While not in the top tier, nursing home operators were another group that faced extraordinary challenges this year during the pandemic. These workers came in at eighth place, with a new high of 36% rating their ethics positively. That is 10 points above their previous rating in 2017 and four points ahead of their prior high of 32% recorded in 2013.

Police officers ranked fifth this year, with 52% rating them highly, similar to their 54% score in 2019, and making them the only profession aside from the top four to have a majority of Americans rating their ethics highly. While below their high point of 68% in November 2001, today’s 52% rating of the police is well above their all-time low of 37% recorded in 1977. Their more recent low was a 48% reading in 2014.

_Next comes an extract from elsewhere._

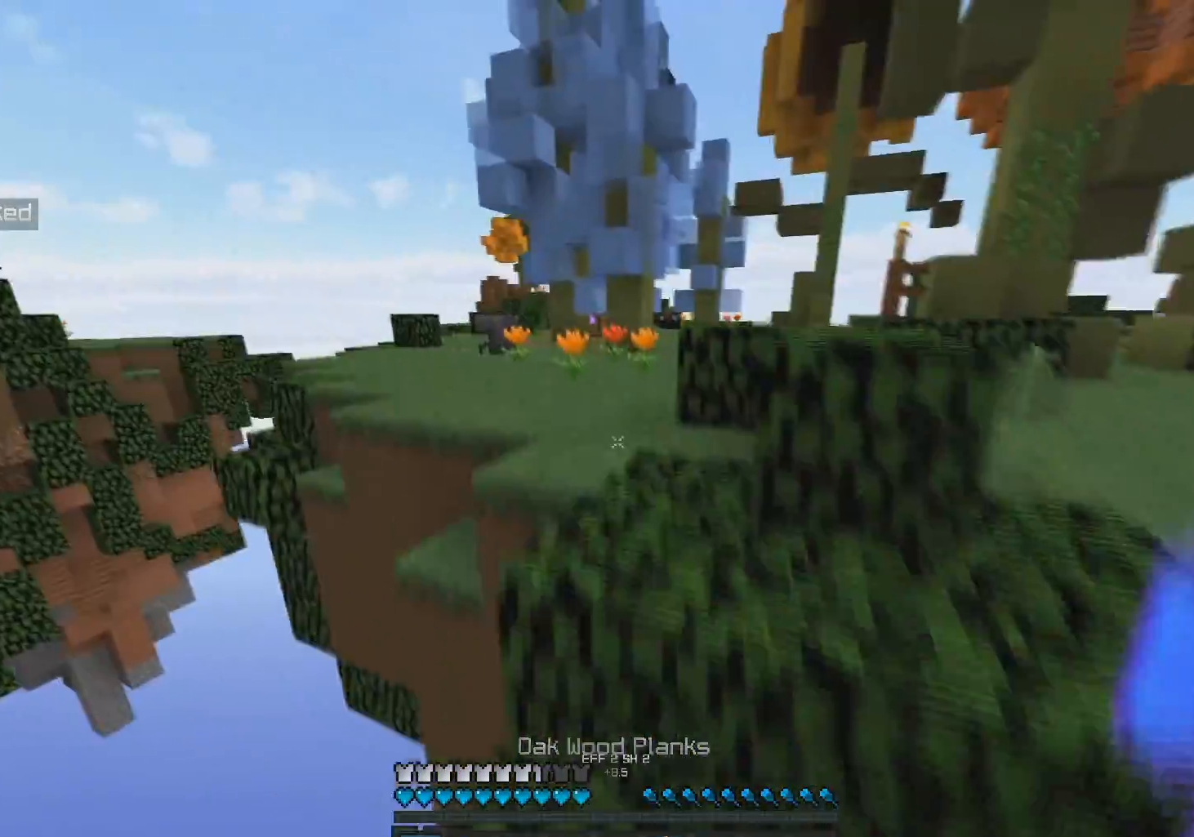
{"keys": ["w"], "mouse": [], "events": [[100, "space", "up"], [283, "a", "down"], [500, "a", "up"]]}
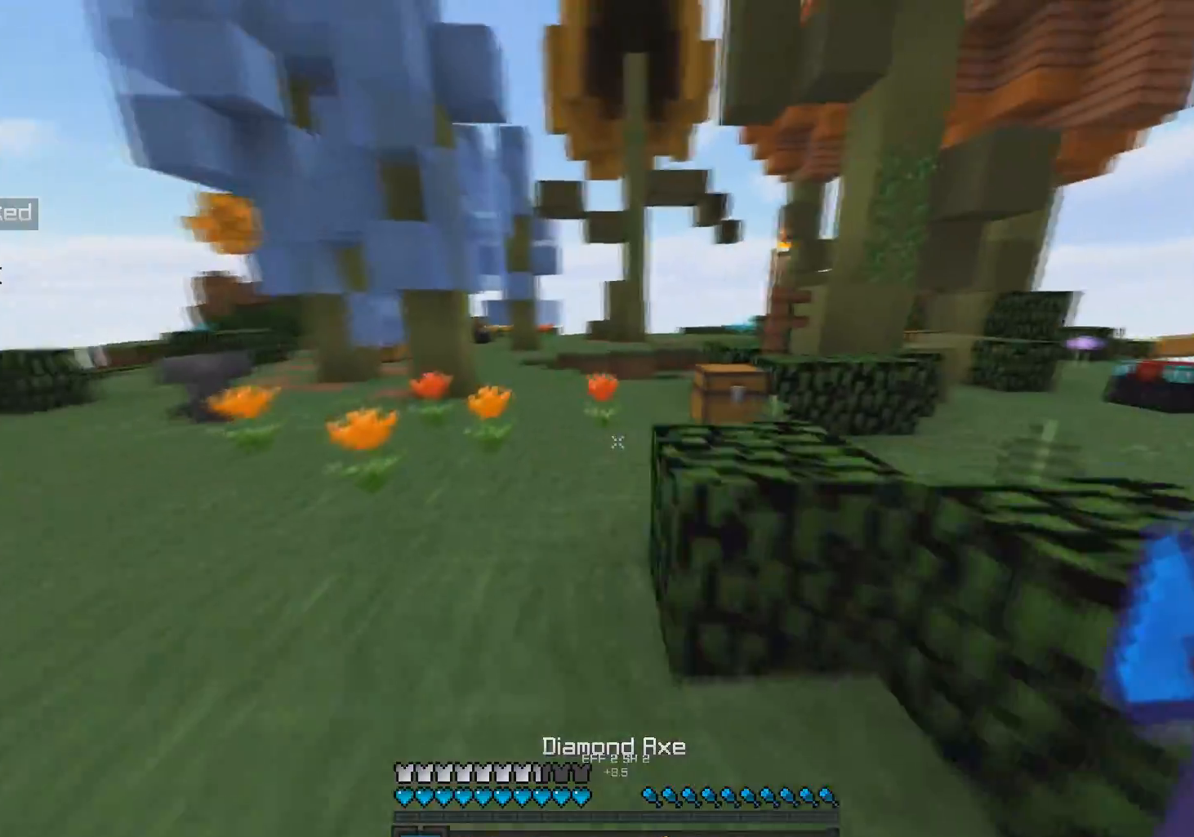
{"keys": ["w"], "mouse": ["left"], "events": [[100, "a", "down"], [200, "a", "up"], [433, "mouse_left", "down"]]}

And, as a preface to which professions came in last, please don’t send me nasty emails because you or someone you know are working in the professions that came in last because this was a poll taken across America and it doesn’t represent my opinion — I promise. And the only comment that I’ll make is that it doesn’t say much for all the money spent on political campaigns, debates, advertising, mud-slinging and all the work that our elected officials do in Washington because, unfortunately, members of Congress tied for last place with car salespeople with just 8% rating them highly (apologies to all car salesmen out there that happen to be reading this). Members of Congress had received acclaim from 12% of Americans in 2019, their highest in a decade, but even that small increase was short-lived.

No other profession rated this year experienced much change in its honesty and ethics score. That included lawyers (19%), journalists (33%—ouch!) and bankers (27%) in the bottom half of the list and members of clergy (37%) and judges (43%) in the top half. Judges’ 43% score is identical to their previous rating in 2017 (most likely helped a bit by the 10 million people who tune in and love to watch “Judge Judy” daily).